# Texte fourni
#####

Série Plafonds, photographie





 


 

 

 

José Maria ALBIOL
Vit et travaille à Genève, Suisse

Chaque toile de José Albiol retient, sans les cacher, un espace et une durée. Bien plus que l’espace d’une surface mate et bien plus que la durée d’un geste.

Des pigments ont teinté une toile.
Et la toile et les pigments sont entrés en résonance avec les lumières et les ombres.
Échos d’un rouge avec cet autre rouge, d’un mauve disparu avec cet autre mauve perlé de gris.
D’un bleu, encore un bleu. Un bleu de ciel infini, un nocturne sans étoiles, ligné
d’un bleu du matin.

Ici, les couleurs rêvent et celui qui s’y perd, entraîné dans une traversée onirique,
caresse un velours ayant absorbé les tons.

Lentement, affleurent quelques ombres tapies et quelques traces plus claires.

Toute couleur contemplée longuement éveille le sens de la mémoire.

Parce que la couleur est belle.
Parce que les couleurs sont belles.
Parce que la couleur vibre sourde et silencieuse.
Parce que les couleurs pulsent, ondulantes et soyeuses.
La couleur monte et se retire.
Les couleurs se glissent entre le mur et l’air.

Toute couleur contemplée longuement prend vie. Révèle sa nature. Elle repousse
le monde ou l’accueille. Elle s’impose ou s’oublie, elle s’envole ou s’appesantit.
Son tempérament reflète alors inéluctablement le nôtre, l’aiguise, l’apaise ou le froisse.

À la détrempe, les pigments ont imbibé la surface, ont séché, ont rendu les limites incertaines.
Les températures se sont mêlées, comme toutes ces années passées,elles ont trempé le caractère.

Par les couleurs qu’elles retiennent entre le mur et l’air, chaque toile de José Albiol
suit de sa présence celui qui s’y est perdu, défiant les secrets du regard.
Expliquant le monde comme le font les parfums et les sons.

Plurielles, ces teintes sont devenues singulières.
Aussi vraies et impalpables que le souvenir.

#####

# Données brutes
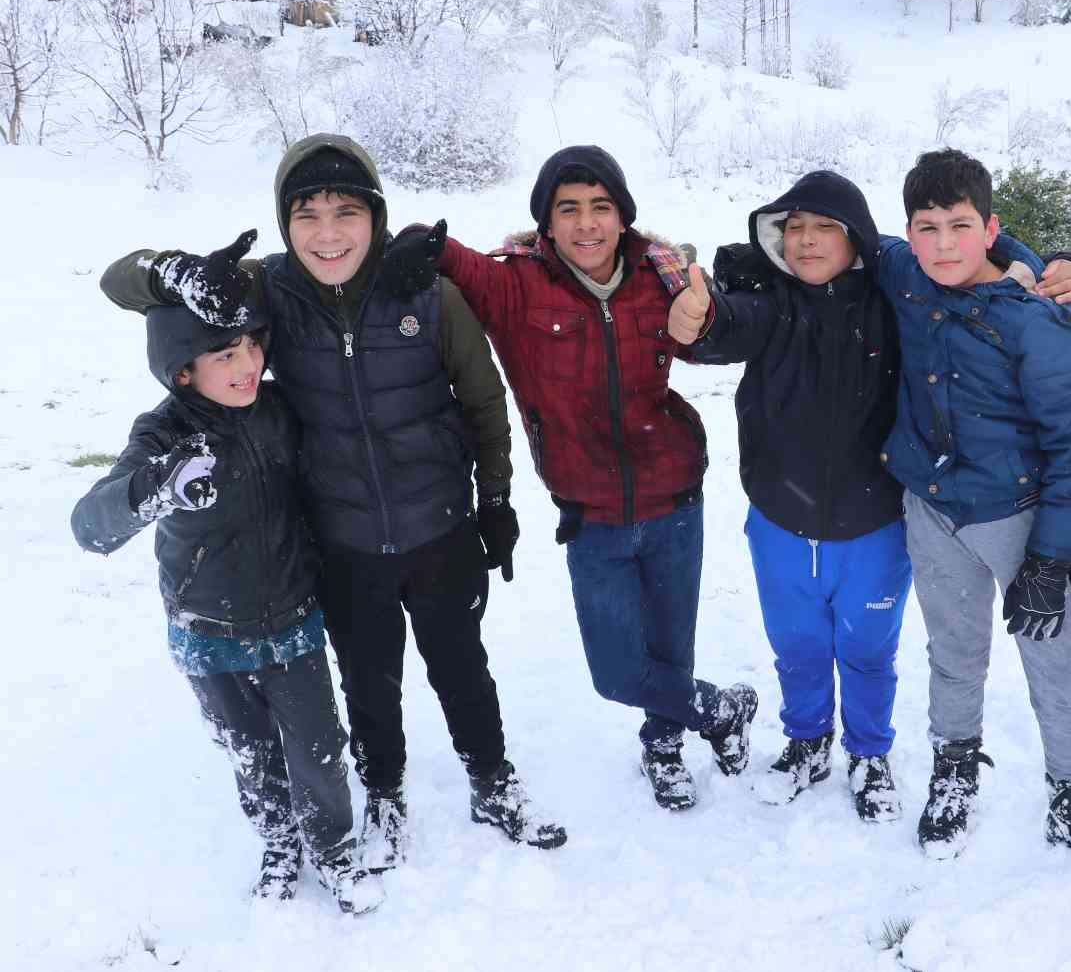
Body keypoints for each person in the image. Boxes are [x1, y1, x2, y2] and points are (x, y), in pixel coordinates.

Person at [97, 134, 565, 862]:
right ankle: (383, 789)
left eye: (346, 211)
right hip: (341, 542)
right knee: (368, 680)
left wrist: (495, 498)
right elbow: (118, 282)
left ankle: (491, 778)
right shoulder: (267, 294)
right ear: (285, 224)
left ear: (375, 215)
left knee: (461, 666)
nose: (328, 233)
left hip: (439, 528)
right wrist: (176, 273)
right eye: (306, 214)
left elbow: (483, 401)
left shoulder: (428, 292)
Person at [391, 145, 759, 812]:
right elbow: (451, 256)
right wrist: (419, 242)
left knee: (672, 648)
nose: (587, 225)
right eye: (569, 211)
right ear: (546, 225)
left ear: (622, 218)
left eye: (601, 208)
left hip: (675, 496)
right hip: (590, 512)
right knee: (617, 672)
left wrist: (706, 317)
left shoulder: (662, 275)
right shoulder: (516, 287)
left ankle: (664, 743)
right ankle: (721, 710)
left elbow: (714, 333)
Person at [70, 288, 382, 914]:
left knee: (317, 747)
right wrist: (159, 485)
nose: (246, 364)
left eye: (250, 346)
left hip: (291, 618)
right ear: (182, 369)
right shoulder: (162, 434)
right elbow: (91, 526)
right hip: (208, 632)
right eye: (223, 353)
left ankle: (334, 848)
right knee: (252, 751)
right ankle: (278, 842)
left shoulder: (277, 409)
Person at [873, 148, 1071, 864]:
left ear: (989, 228)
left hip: (1020, 517)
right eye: (927, 227)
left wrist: (1050, 558)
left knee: (1057, 663)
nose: (944, 244)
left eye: (961, 226)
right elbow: (827, 231)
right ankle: (954, 773)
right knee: (954, 653)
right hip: (932, 507)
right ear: (909, 230)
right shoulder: (904, 272)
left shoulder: (1038, 323)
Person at [665, 171, 911, 820]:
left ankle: (869, 753)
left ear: (855, 236)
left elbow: (971, 255)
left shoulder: (895, 303)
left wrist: (1050, 263)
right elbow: (728, 322)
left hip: (877, 525)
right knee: (798, 647)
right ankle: (808, 743)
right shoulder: (774, 302)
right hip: (780, 521)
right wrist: (699, 318)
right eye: (791, 230)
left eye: (821, 228)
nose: (803, 242)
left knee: (866, 651)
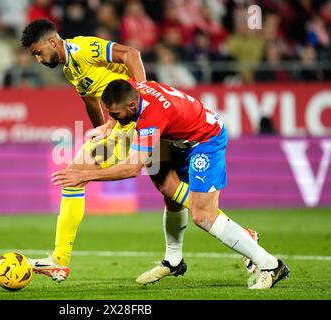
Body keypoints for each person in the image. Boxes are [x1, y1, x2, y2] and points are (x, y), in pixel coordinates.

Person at [21, 19, 257, 285]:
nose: (39, 60)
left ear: (52, 41)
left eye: (38, 52)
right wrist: (103, 129)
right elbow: (90, 100)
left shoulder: (85, 49)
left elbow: (131, 54)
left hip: (134, 119)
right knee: (169, 188)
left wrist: (142, 100)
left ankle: (60, 261)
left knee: (75, 175)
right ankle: (242, 235)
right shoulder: (70, 70)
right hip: (122, 125)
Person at [52, 79, 290, 290]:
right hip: (181, 140)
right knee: (170, 192)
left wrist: (83, 176)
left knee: (203, 216)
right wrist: (108, 127)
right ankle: (173, 261)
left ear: (133, 107)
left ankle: (270, 265)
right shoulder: (136, 89)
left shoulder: (150, 118)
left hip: (206, 141)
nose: (115, 120)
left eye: (115, 115)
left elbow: (132, 168)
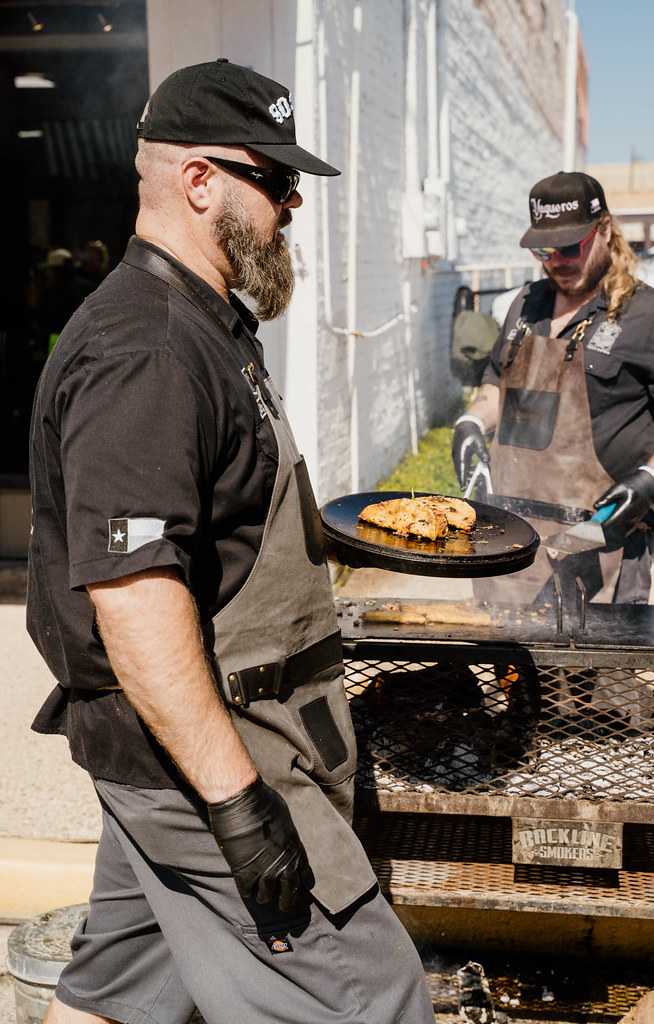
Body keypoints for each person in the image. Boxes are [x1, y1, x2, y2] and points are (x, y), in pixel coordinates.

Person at [27, 59, 436, 1024]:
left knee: (119, 997)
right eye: (275, 178)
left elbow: (223, 528)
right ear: (198, 179)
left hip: (179, 748)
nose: (293, 202)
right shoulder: (149, 348)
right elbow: (134, 599)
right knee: (372, 1000)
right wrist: (240, 806)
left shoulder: (209, 325)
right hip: (214, 752)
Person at [452, 170, 654, 607]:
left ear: (605, 230)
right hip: (510, 542)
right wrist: (472, 421)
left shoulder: (653, 317)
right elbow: (497, 383)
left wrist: (653, 478)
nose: (557, 260)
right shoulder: (525, 303)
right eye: (544, 249)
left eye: (571, 247)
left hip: (596, 539)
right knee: (512, 671)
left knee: (589, 675)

#####

# Travail demandé
• A. Dans quelle ville et quel pays José Maria Albiol vit-il et travaille-t-il, d'après le texte sur ses toiles ?
• B. Relevez toutes les couleurs nommées dans le texte sur les toiles de José Albiol.
Les enregistrements n'ont aucun lien avec le texte.

# Réponses
• A. À Genève, en Suisse.

• B. Rouge, mauve, gris, bleu.